Pas du tout. Nous, on se concentre sur un truc plus brut de décoffrage. il n'y a pas d'écran de malade comme chez eux. On s'est posé la question d'en mettre un, mais ça coûte un bras. Cela dit, on a beaucoup de respect pour ce que fait Shaka Ponk, mais notre objectif n'est pas d'évoluer en finissant par faire des shows à l'américaine.

Le groupe Fauve, sur scène - Fauve Corp

Dans votre nouvel album, une chanson, Azulejos, n'a pas de musique. Pourquoi?

C'est la première fois qu'on fait ça. Au départ, il était prévu de mettre une musique mais ça gênait la rythmique du texte. L'interprétation changeait. On a choisi de garder la puissance du texte et le sens avant tout. Mais, à la base, ce n'était pas voulu.

Comment vous choisissez les titres?

Les chansons sont basées sur les chroniques de ce qu'on vit ou de ce qu'on voit. Autant les paroles doivent faire sens pour le public, autant les titres ont des références ultra-personnelles. Ils ne sont jamais choisis au hasard, mais ils appartiennent à notre petite mythologie.

Le morceau TRW et la phrase «Je ne vivrai pas sous le règne de ta terreur» sonnent étonnamment avec l'actualité?

C'est un hasard. il a été écrit avant les événements du début d'année. C'est un morceau qui parle des différentes peurs qu'on a. Mais de façon plus générale. Il parle, par exemple, tout autant des médias qui chopent les gens à la gorge pour faire du sensationnalisme.

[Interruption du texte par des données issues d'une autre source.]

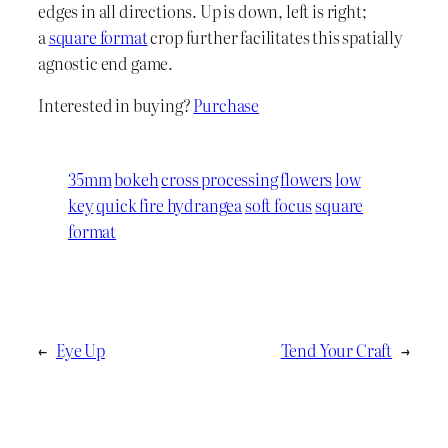
edges in all directions. Up is down, left is right;
a
square format
crop further facilitates this spatially
agnostic end game.
Interested in buying?
Purchase
35mm
bokeh
cross processing
flowers
low
key
quick fire hydrangea
soft focus
square
format
←
Eye Up
Tend Your Craft
→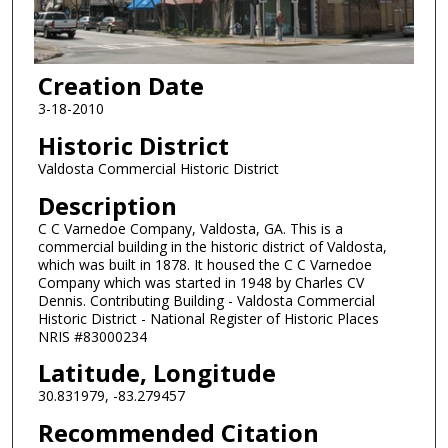
Creation Date
3-18-2010
Historic District
Valdosta Commercial Historic District
Description
C C Varnedoe Company, Valdosta, GA. This is a
commercial building in the historic district of Valdosta,
which was built in 1878. It housed the C C Varnedoe
Company which was started in 1948 by Charles CV
Dennis. Contributing Building - Valdosta Commercial
Historic District - National Register of Historic Places
NRIS #83000234
Latitude, Longitude
30.831979, -83.279457
Recommended Citation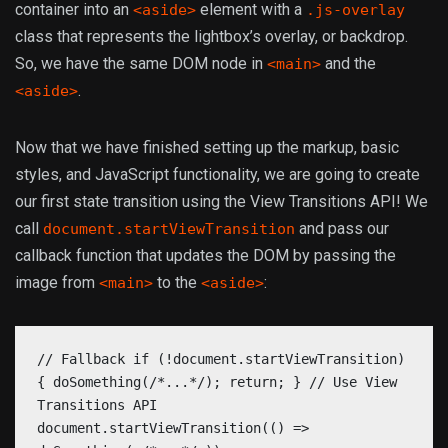
container into an
element with a
<aside>
.js-overlay
class that represents the lightbox’s overlay, or backdrop.
So, we have the same DOM node in
and the
<main>
.
<aside>
Now that we have finished setting up the markup, basic
styles, and JavaScript functionality, we are going to create
our first state transition using the View Transitions API! We
call
and pass our
document.startViewTransition
callback function that updates the DOM by passing the
image from
to the
:
<main>
<aside>
// Fallback if (!document.startViewTransition)
{ doSomething(/*...*/); return; } // Use View
Transitions API
document.startViewTransition(() =>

Vous continuez à vous autoproduire?

Oui. C'est beaucoup de boulot, mais on s'est aperçu qu'on pouvait sortir nos disques sous notre propre label, Fauve Corp. En revanche, on est distribué par Warner. Au début, on recevait les disques directement de l'usine et on livrait la Fnac nous-même. Quand on a commencé à les recevoir par paquet de 10.000, on a abandonné. La logistique, c'est un métier et ce n'est pas très marrant à faire.

Infos concert. Fauve se produira le 23 avril, à 19 h 30 au Zenith de Lille, suivi de la soirée Les nuits Fauves. Tarif: 30 €.